O debate sobre a carga de trabalho no Brasil surgiu ao mesmo tempo em que o impacto da vitória de Donald Trump nos Estados Unidos animou a direita brasileira e internacional. Pode não ter sido intencional, mas a deputada do PSOL que propôs a medida demonstra mais uma vez que a esquerda pensa mais em medidas compensatórias para amenizar o cotidiano dos menos favorecidos do que em estímulos para que esses mesmos tenham perspectivas de um futuro melhor.
Reduzir a carga horária, mesmo que sem reduzir o salário, não vai ajudar a melhorar a vida do trabalhador, muito menos aumentar a produtividade do brasileiro. Essa é uma nova iniciativa do que o ex-ministro Mangabeira Unger, professor emérito de Harvard, chama de “pobrismo”, como as políticas sociais da Bolsa Família, uma das facetas da vida econômica brasileira, em contraposição ao “rentismo financeiro”.

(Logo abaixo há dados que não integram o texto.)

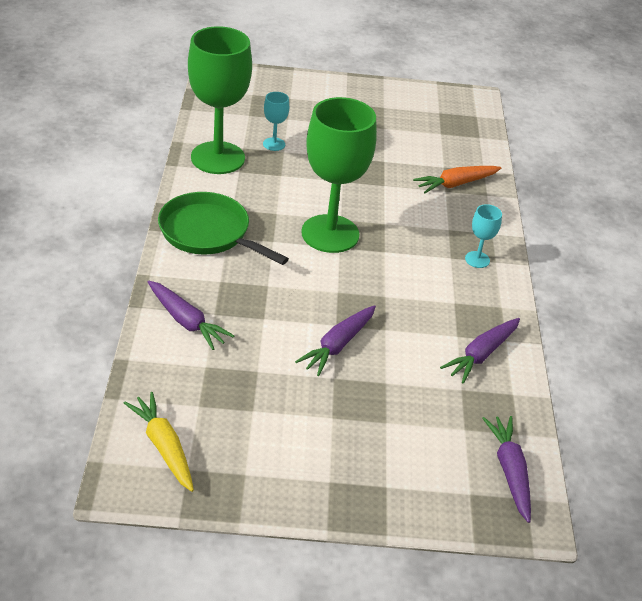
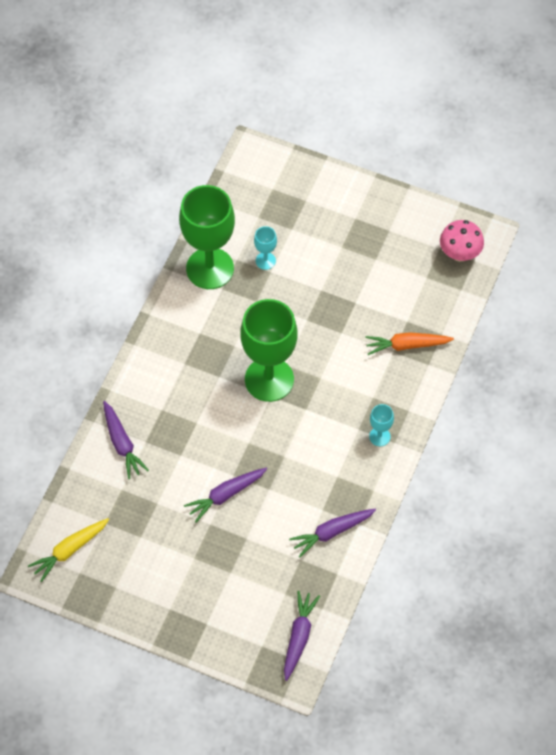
camera: 25 degrees right, 20 degrees up
yellow carrot [124,392,194,492] -> yellow carrot turned 120 degrees counterclockwise [28,518,109,582]
green pan [158,192,289,265] -> none
none -> pink mushroom [440,220,484,262]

Ele diz que tanto no Brasil quanto nos Estados Unidos, mesmo com a vitória de Trump, a direita “autoritária e populista”, nem sequer ensaiou formular ou executar a agenda de um “capitalismo popular”, direcionado a uma pequena burguesia. A oferta dessa direita seria mais do campo do imaginário do que do ponto de vista da economia real. “Esse é um fracasso geral da direita, que deveria ter esse projeto, o capitalismo do pequeno burguês, para que essa minoria não fosse restrita e condenada a esse instrumento arcaico da propriedade isolada, mas que tivesse um cardápio de opções produtivistas”.
Na maioria dos países populosos do mundo, inclusive o Brasil, as pessoas pobres são desorganizadas, diz ele. Mas seu horizonte de anseio, em vez de ser proletário, hoje é pequeno burguês. A maioria da humanidade quer ter uma pequena fazenda, um comércio, uma lojinha, um serviço técnico pelo qual possa cobrar, e por falta de outras maneiras de efetivar esse sonho pequeno burguês, descamba para a forma arcaica da propriedade familiar isolada e retrógrada, com produtividade muito baixa, que não oferece uma solução estável de fato para esses pobres, muito menos para o país, não cria uma dinâmica de produtividade.
A tarefa dos progressistas seria oferecer a essa pequena burguesia aspiracional uma alternativa, reafirma Mangabeira. Há esse novo Brasil, dos emergentes, dos evangélicos, e ele não tem um instrumento econômico adequado, e a espiritualidade dele é inspirada no exemplo do protestantismo americano do século XIX. “É um protestantismo hiperindividualista que facilmente descamba para a teologia da prosperidade”.
Compartilho a visão de que há uma rebelião da massa trabalhadora contra as elites, diz Mangabeira. De alguma forma a hegemonia conservadora nos Estados Unidos ocorreu porque o Partido Democrata não inventou o sucedâneo do projeto de Franklin Roosevelt, o New Deal (conjunto de medidas econômicas e sociais implementadas para superar a crise da economia de 1929) que continua em aberto, não há um próximo passo.
Nos Estados Unidos, porém, ressalta Mangabeira, aparece a desigualdade, mas não o empobrecimento em massa, ao contrário do Brasil. Aqui, temos de um lado o rentismo financeiro, de outro o pobrismo, que distribui migalhas. A renda e a riqueza dos EUA cresceram agressivamente, a atitude da maioria trabalhadora branca fala para os progressistas: “vocês não fazem nada para nós do que importa, que é a nossa situação prática no cotidiano. Pelo menos não vamos permitir que vocês ataquem a nossa religião”. “Daí a rejeição radical a essa agenda woke, que, a pretexto de defender as minorias, oprime as maiorias”, analisa Mangabeira.
A identificação dos jovens brancos com Donald Trump é um segundo aspecto muito evidente, lembra Mangabeira. Essa situação não acontece só nos EUA, no mundo todo, há um entendimento de que a força é o que importa na política. A agenda dos progressistas degenera para uma série de concessões para os grupos minoritários, e a política identitária da minoria se contrapõe à maioria, que é essa maioria trabalhadora. Esses pobres se sentem abandonados, sentimento de perda de poder, de autonomia, é a base de um ressentimento poderosíssimo.